Bradford, Vt. — Hill’s 5 & 10 has been a Bradford institution since its founding in 1959.
Around Labor Day weekend, however, the fabled five-and-dime store will shut its doors for the final time.
Increased competition from chain stores, together with the economic troubles brought on by the Great Recession, prompted the decision to close, said Hill’s co-owner Mary Wendell.
“When I saw the dollar store going up in Fairlee I just threw in the towel,” Wendell said. “Enough was enough.”
Pamela Wilcox has been shopping at Hill’s for about 60 years. She came to the store while she was growing up in Lyme, and later brought her own children.
“My son used to go nuts here,” she said while browsing the store’s collection of greeting cards on a recent afternoon.
Wilcox compared the store to Dan and Whit’s, the Norwich general store: “That’s the way it was here at Hill’s. You could just find everything you needed,” she said.
Currently, the store sells toys, boots, yarn, wrapping paper, linens, cooking supplies, and quirkier products like mood rings and Fels-Naptha soap.
Wendell has lots of memories from her time at the store. As a justice of the peace, she once officiated a marriage at the checkout counter.
Wendell said the store also used to host Santa Claus during the holiday season and participate in Midnight Madness, an early-November town-wide shop ping fest started by Edward Wendell, her father-in-law and the store’s original owner.
“It’s the people. That’s all there is to it,” she said of her best memories of the store.
“People come in, you ask them how their great-aunt’s doing. You ask the little kids, ‘What grade are you going into this year?’ It’s not like a Wal-Mart or a dollar store, that they could care less. Here it’s like, you know your customers.”

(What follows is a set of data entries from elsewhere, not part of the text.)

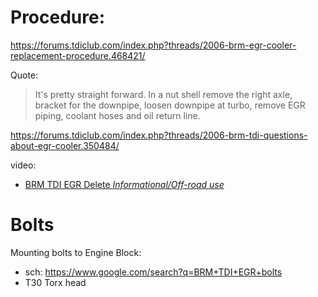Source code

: # Procedure:
https://forums.tdiclub.com/index.php?threads/2006-brm-egr-cooler-replacement-procedure.468421/

Quote:
>It's pretty straight forward. In a nut shell remove the right axle, bracket for the downpipe, loosen downpipe at turbo, remove EGR piping, coolant hoses and oil return line.

https://forums.tdiclub.com/index.php?threads/2006-brm-tdi-questions-about-egr-cooler.350484/

video:
- [BRM TDI EGR Delete *Informational/Off-road use*](https://youtu.be/_C_rEMWlYf4)

# Bolts
Mounting bolts to Engine Block:
- sch: https://www.google.com/search?q=BRM+TDI+EGR+bolts
- T30 Torx head
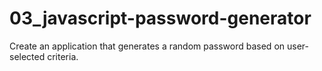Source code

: # 03_javascript-password-generator
Create an application that generates a random password based on user-selected criteria.
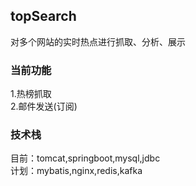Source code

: ## topSearch
对多个网站的实时热点进行抓取、分析、展示

### 当前功能
1.热榜抓取
<br>
2.邮件发送(订阅)

### 技术栈
目前：tomcat,springboot,mysql,jdbc
<br>
计划：mybatis,nginx,redis,kafka

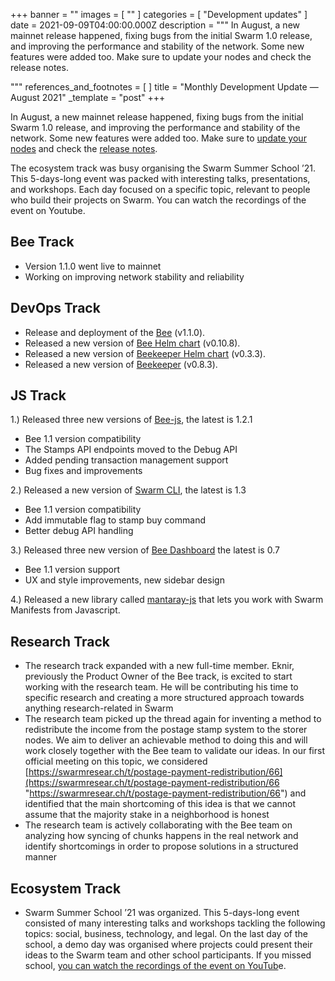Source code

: +++
banner = ""
images = [ "" ]
categories = [ "Development updates" ]
date = 2021-09-09T04:00:00.000Z
description = """
In August, a new mainnet release happened, fixing bugs from the initial Swarm 1.0 release, and improving the performance and stability of the network. Some new features were added too. Make sure to update your nodes and check the release notes.

"""
references_and_footnotes = [ ]
title = "Monthly Development Update — August 2021"
_template = "post"
+++

In August, a new mainnet release happened, fixing bugs from the initial Swarm 1.0 release, and improving the performance and stability of the network. Some new features were added too. Make sure to [update your nodes](https://docs.ethswarm.org/docs/working-with-bee/upgrading-bee/) and check the [release notes](https://github.com/ethersphere/bee).

The ecosystem track was busy organising the Swarm Summer School ’21. This 5-days-long event was packed with interesting talks, presentations, and workshops. Each day focused on a specific topic, relevant to people who build their projects on Swarm. You can watch the recordings of the event on Youtube.

## **Bee Track**

- Version 1.1.0 went live to mainnet
- Working on improving network stability and reliability

## **DevOps Track**

- Release and deployment of the [Bee](https://github.com/ethersphere/bee) (v1.1.0).
- Released a new version of [Bee Helm chart](https://github.com/ethersphere/helm/tree/master/charts/bee) (v0.10.8).
- Released a new version of [Beekeeper Helm chart](https://github.com/ethersphere/helm/tree/master/charts/beekeeper) (v0.3.3).
- Released a new version of [Beekeeper](https://github.com/ethersphere/beekeeper) (v0.8.3).

## **JS Track**

1\.) Released three new versions of [Bee-js](https://github.com/ethersphere/bee-js), the latest is 1.2.1

- Bee 1.1 version compatibility
- The Stamps API endpoints moved to the Debug API
- Added pending transaction management support
- Bug fixes and improvements

2\.) Released a new version of [Swarm CLI](https://github.com/ethersphere/swarm-cli), the latest is 1.3

- Bee 1.1 version compatibility
- Add immutable flag to stamp buy command
- Better debug API handling

3\.) Released three new version of [Bee Dashboard](https://github.com/ethersphere/bee-dashboard) the latest is 0.7

- Bee 1.1 version support
- UX and style improvements, new sidebar design

4\.) Released a new library called [mantaray-js](https://github.com/ethersphere/mantaray-js) that lets you work with Swarm Manifests from Javascript.

## **Research Track**

- The research track expanded with a new full-time member. Eknir, previously the Product Owner of the Bee track, is excited to start working with the research team. He will be contributing his time to specific research and creating a more structured approach towards anything research-related in Swarm
- The research team picked up the thread again for inventing a method to redistribute the income from the postage stamp system to the storer nodes. We aim to deliver an achievable method to doing this and will work closely together with the Bee team to validate our ideas. In our first official meeting on this topic, we considered [https://swarmresear.ch/t/postage-payment-redistribution/66](https://swarmresear.ch/t/postage-payment-redistribution/66 "https://swarmresear.ch/t/postage-payment-redistribution/66") and identified that the main shortcoming of this idea is that we cannot assume that the majority stake in a neighborhood is honest
- The research team is actively collaborating with the Bee team on analyzing how syncing of chunks happens in the real network and identify shortcomings in order to propose solutions in a structured manner

## **Ecosystem Track**

- Swarm Summer School ’21 was organized. This 5-days-long event consisted of many interesting talks and workshops tackling the following topics: social, business, technology, and legal. On the last day of the school, a demo day was organised where projects could present their ideas to the Swarm team and other school participants. If you missed school, [you can watch the recordings of the event on YouTub](https://www.youtube.com/playlist?list=PL6fQnFAjtuY-t9UhPHaDCv7wbb7fFP266)e.
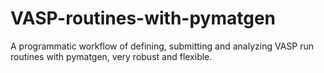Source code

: VASP-routines-with-pymatgen
===========================

A programmatic workflow of defining, submitting and analyzing VASP run routines with pymatgen, very robust and flexible.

One of the store’s main wholesalers also went out of business recently, putting added strain on the operation.
Wendell said the decision to close had been met with resistance by some customers: “ ‘You can’t close.’ I get that a lot. ‘You can’t close.’ ”
Wendell’s grandson wanted to take over the store, but she wouldn’t let him. “You cannot make a store like this go; you just can’t do it anymore,” she said. “You can’t fight the competition.”
Jennifer Boyd, of Bradford, called the store’s closure part of the “sad passing of another era in our country’s history.”
Visiting Hill’s for the first time, David Donath, of Woodstock, said it was “sad to see a place like this going down.” He added, however, that “downtown Bradford seems healthy, more so than lots of places.”
For Wilcox, going to Hill’s has been a family tradition for decades. “I love this store and it’s very upsetting to have it close,” she said. “But I understand perfectly why they’re doing it.”
Wendell and her husband, Ed, the store’s owners, declined the town’s offer to throw them a party. They’re not seeking any fanfare. Rather, they are calmly winding down operations.
The shelves are thinning, and this past winter Wendell closed the store’s downstairs area, which held women’s clothes. Meanwhile, Ed’s brother Vincent owns the space occupied by the store and will seek a new use for it once the store closes.
Wendell said customers had been taking advantage of the discounts the store started offering several weeks ago. “People are enjoying the sales, saving some money,” she said. She added, however, that many people are coming in primarily to reminisce and browse the store one final time.
Ed Wendell grew up while his dad was running Hill’s. “He was pretty strict teaching us how to do the job,” Ed recalled.
Edward Sr. would take the family to New York City to attend toy shows and buy goods in the Garment District. Back in Bradford, he would often meet with salesmen over lunch.
“It’s a long-gone era,” Mary Wendell said.